Consumers can set their food preferences on the free app and look for green dots near them indicating surplus food available
cafecreditdarrenstonetimescolonist
2% Jazz barista Ting Yang with the Too Good To Go app and a bag of surplus food sold at a discount at the end of the day. | Darren Stone, Times Colonist

An app newly launching in Victoria aims to pair consumers looking for cheap eats with cafés and shops with surplus food that might otherwise go to waste at the end of the day.

Too Good To Go.com, which launched in Vancouver in 2021, allows businesses to post “surprise bags” of food that might have gone to employees or been thrown out and sell them on the app for one third of the original price.

Consumers can set their food preferences on the free app and look for green dots near them indicating surplus food available.

Businesses identify a category for the food, such as baked goods, fruits and veggies or prepared foods, but they don’t have to get specific about what’s in the bag, said Sarah Soteroff, senior public relations manager for Too Good To Go in North America.

“We believe in a planet with no food waste, and we believe it’s entirely possible,” Soteroff said.

The company was founded in Denmark in 2016, and operates in Europe, the U.S. and Canada.

Soteroff said businesses and consumers quickly embraced the app in Vancouver after it launched in July 2021, likely because there’s a vibrant food scene and a strong focus on sustainability in the city.
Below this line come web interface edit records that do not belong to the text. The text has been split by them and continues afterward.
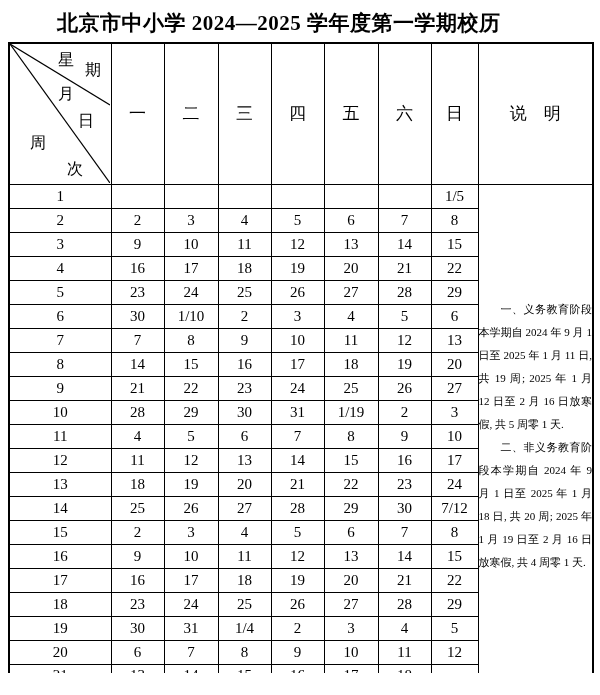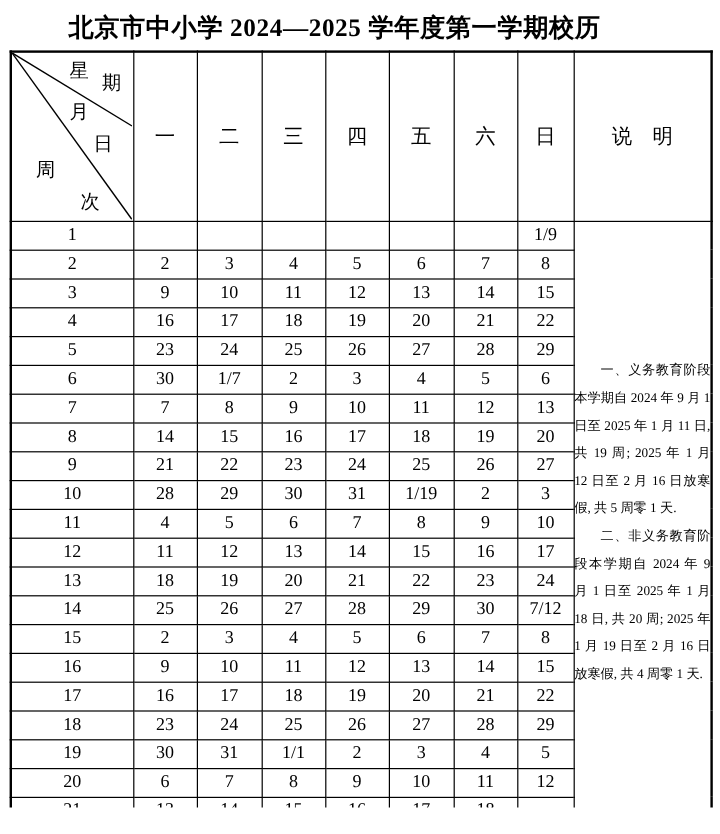--- a/index.html
+++ b/index.html
@@ -124,7 +124,7 @@
           <td></td>
           <td></td>
           <td></td>
-          <td>1/9</td>
+          <td>1/5</td>
           <td class="note" rowspan="21">
             <p>一、义务教育阶段本学期自 2024 年 9 月 1 日至 2025 年 1 月 11 日, 共 19 周; 2025 年 1 月 12 日至 2 月 16 日放寒假, 共 5 周零 1 天.</p>
             <p>二、非义务教育阶段本学期自 2024 年 9 月 1 日至 2025 年 1 月 18 日, 共 20 周; 2025 年 1 月 19 日至 2 月 16 日放寒假, 共 4 周零 1 天.</p>

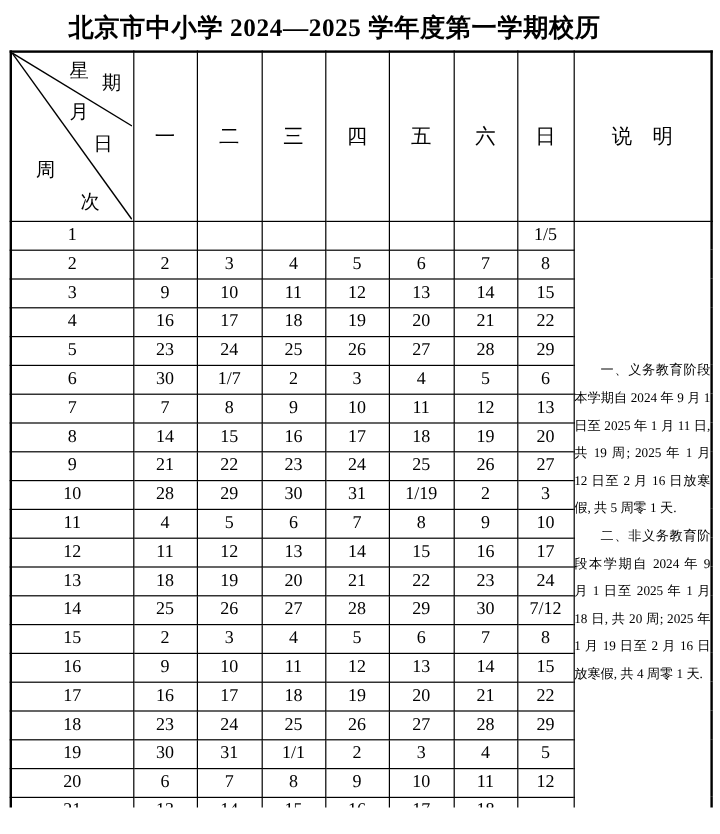--- a/index.html
+++ b/index.html
@@ -173,7 +173,7 @@
         <tr>
           <td class="week">6</td>
           <td>30</td>
-          <td>1/7</td>
+          <td>1/10</td>
           <td>2</td>
           <td>3</td>
           <td>4</td>

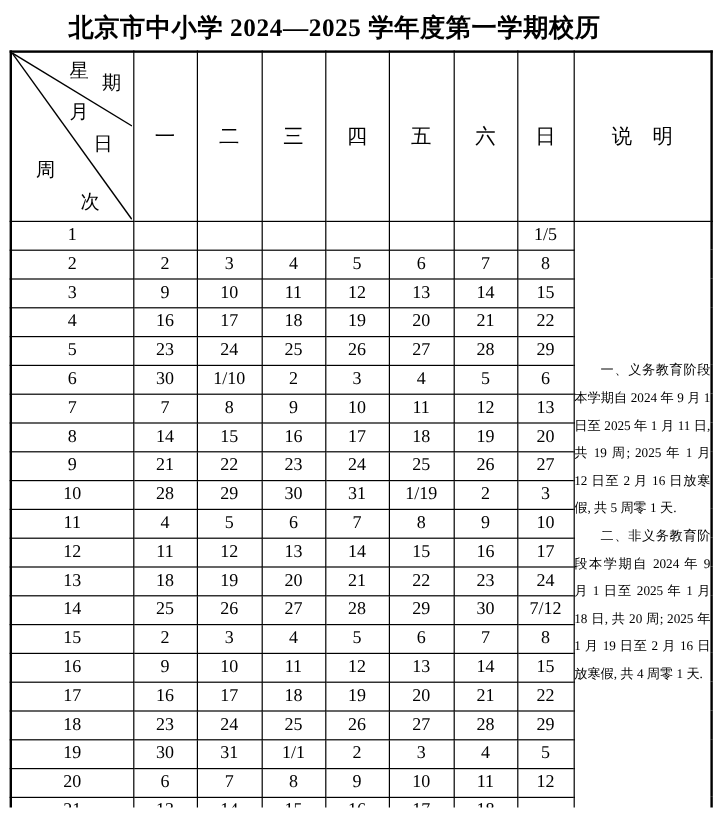--- a/index.html
+++ b/index.html
@@ -304,7 +304,7 @@
           <td class="week">19</td>
           <td>30</td>
           <td>31</td>
-          <td>1/1</td>
+          <td>1/4</td>
           <td>2</td>
           <td>3</td>
           <td>4</td>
Many of the businesses that sign up say they were previously giving surplus food to employees or putting it in the green bin for composting, Soteroff said. Some were using creative methods to recycle food, such as using leftover bread to make bread pudding or use in beer, she said.
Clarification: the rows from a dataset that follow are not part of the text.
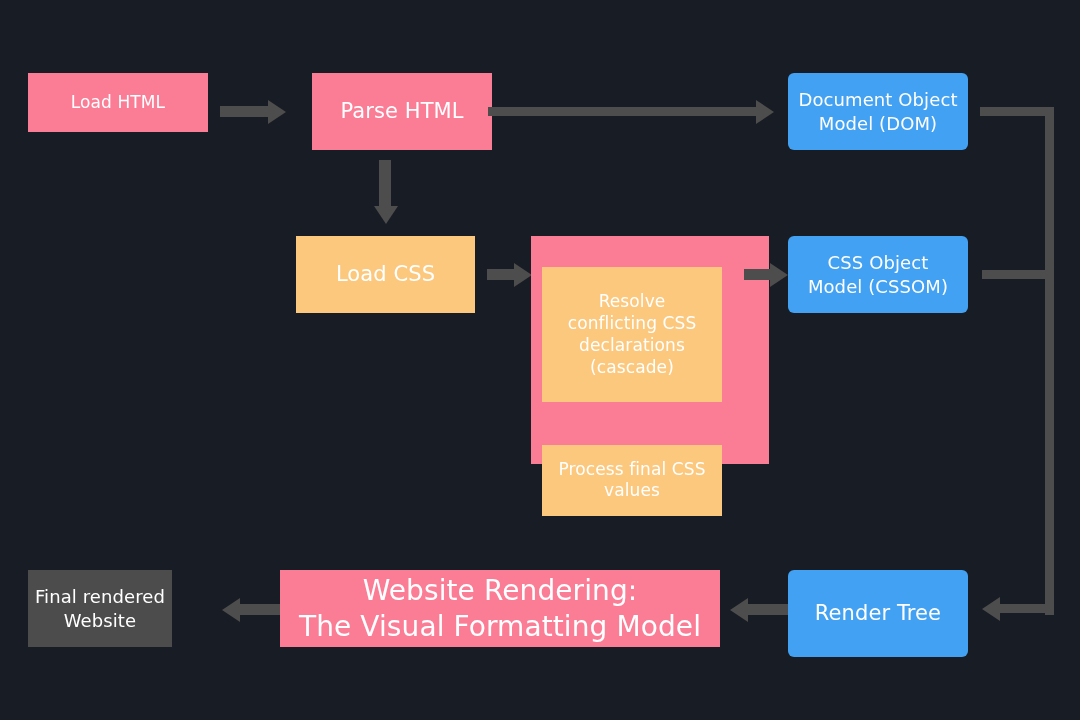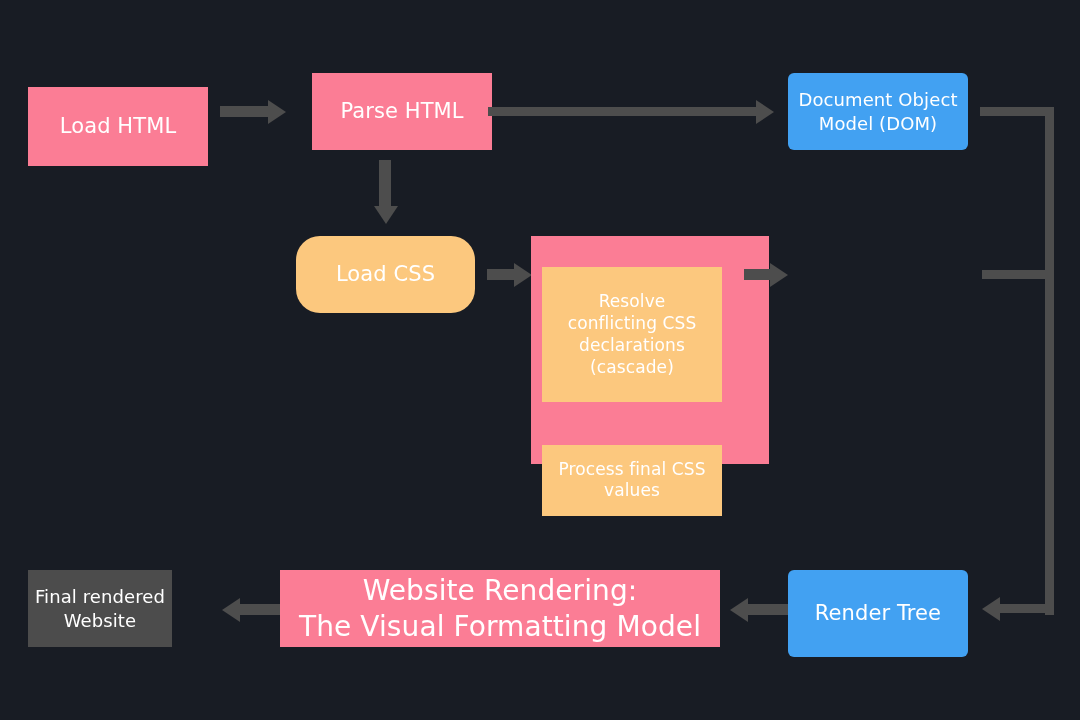--- a/index.html
+++ b/index.html
@@ -35,7 +35,7 @@
   .gray   { background: #4c4c4c; }
 
   
-  #n-load-html   { left:28px;  top:87px;  width:180px; height:79px;  font-size:21px; }
+  #n-load-html   { left:28px;  top:73px;  width:180px; height:59px;  font-size:17px; }
   #n-parse-html  { left:296px; top:73px;  width:180px; height:77px;  font-size:21px;margin-left:16px; }
   #n-dom         { left:788px; top:73px;  width:180px; height:77px;  font-size:18px; }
“If you have something that you know people are producing the same types of food every day, a lot of the time there isn’t a way to be able to upcycle that or to recycle it to employees,” Soteroff said.

The company encourages businesses to donate anything they can to charity, but Soteroff said there are limitations to what can be donated. Sometimes charities only accept large quantities, or don’t have someone available to pick up surplus food each day for donation.
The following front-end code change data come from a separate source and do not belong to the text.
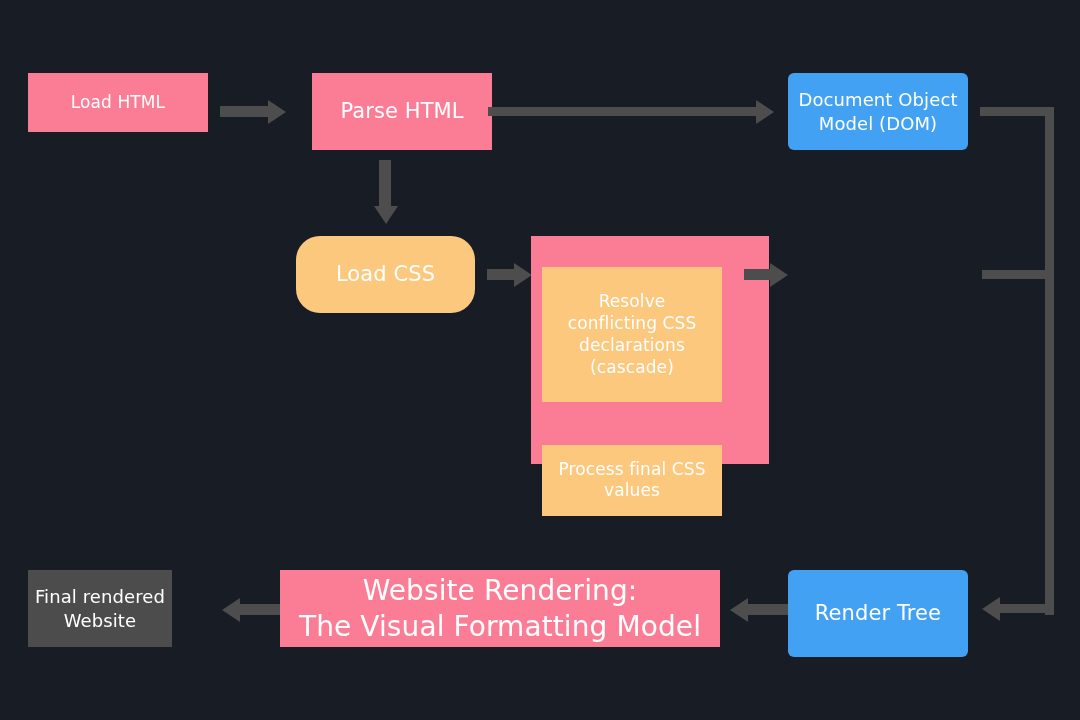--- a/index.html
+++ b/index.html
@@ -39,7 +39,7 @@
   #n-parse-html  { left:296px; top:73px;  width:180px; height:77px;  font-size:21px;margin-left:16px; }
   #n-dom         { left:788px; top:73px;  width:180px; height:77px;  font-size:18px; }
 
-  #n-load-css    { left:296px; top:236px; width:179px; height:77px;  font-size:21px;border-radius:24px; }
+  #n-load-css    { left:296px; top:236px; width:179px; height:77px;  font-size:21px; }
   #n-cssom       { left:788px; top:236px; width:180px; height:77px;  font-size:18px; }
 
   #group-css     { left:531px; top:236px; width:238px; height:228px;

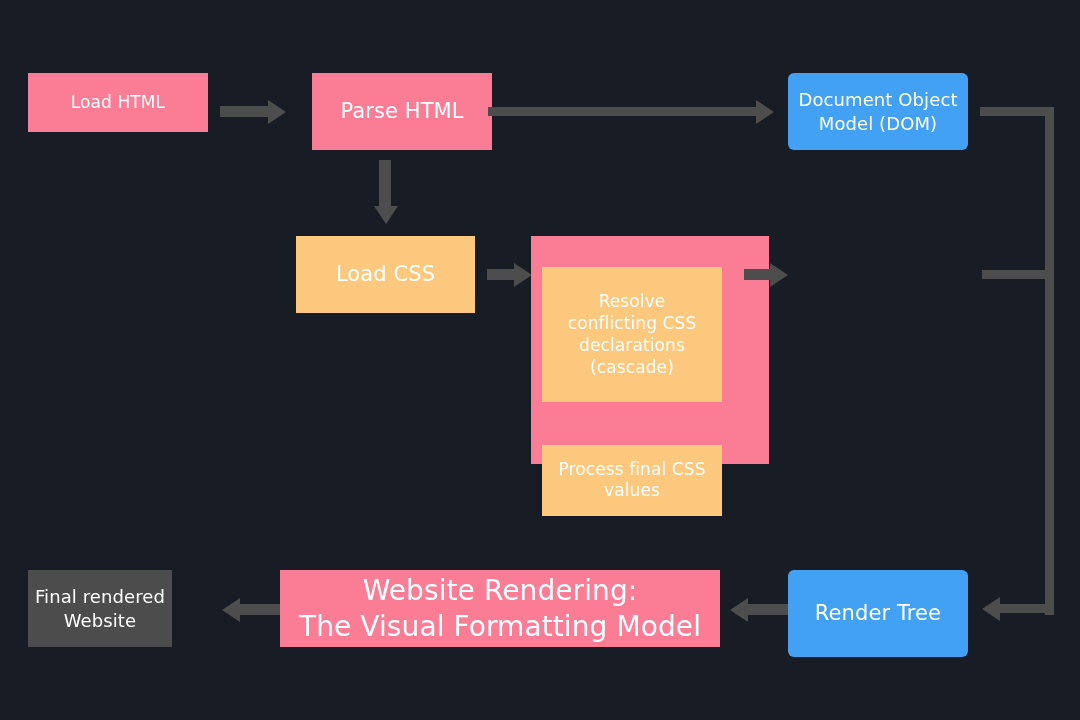--- a/index.html
+++ b/index.html
@@ -134,6 +134,8 @@
   <div class="edge" id="e5-line"></div>
   <div class="arrow-head ah-right" id="e5-head"></div>
 
+  <div class="node blue" id="n-cssom">CSS Object
+Model (CSSOM)</div>
 
   <div class="edge" id="bus-dom-h"></div>
   <div class="edge" id="bus-cssom-h"></div>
“A lot of charities don’t take just one-off donations of three or four croissants. They might take 200, but a lot of surplus food doesn’t come in that bulk quantity,” she said.

There are 60 businesses in Victoria signed as of the app’s launch on Thursday, including Discovery Café and Yonni’sDoughnuts, 2% Jazz Coffee and 12 7-Eleven locations.

Kara Mudry, director of operations for Discovery Coffee and Yonni’s Doughnuts, said when she was approached by Too Good To Go, her first thought was: “Why not?”

“The idea of being able to recoup some of our costs made a lot of sense, and being able to utilize those doughnuts instead of them going to waste seemed great,” she said.

The company has been piloting the program for a few weeks, offering up bags of doughnuts and muffins a few days a week, and Mudry said she has been surprised by the quick uptake by customers. “Every day that we put them up, people purchase them.”

They continue to donate roughly the same amount of doughnuts as they were previously, but now Mudry is becoming more organized with day-old products to ensure anything that was going to end up in a green bin can be sold through the app, she said.

Sam Jones, owner of 2% Jazz Coffee, said he was shocked when he posted his first bag on the app and it sold in two minutes. Jones said he’s putting products on the app that he would have previously sold as day-olds, something he prefers not to do, because he wants baked goods to be enjoyed fresh.

Knowing that he has an option to sell off surplus products, Jones said he’s willing to make more when bakery cases are running low. “Now I can keep my case nice and full and I know that if there’s any extra someone’s going to eat it, and I’m going to get my costs covered for it,” he said.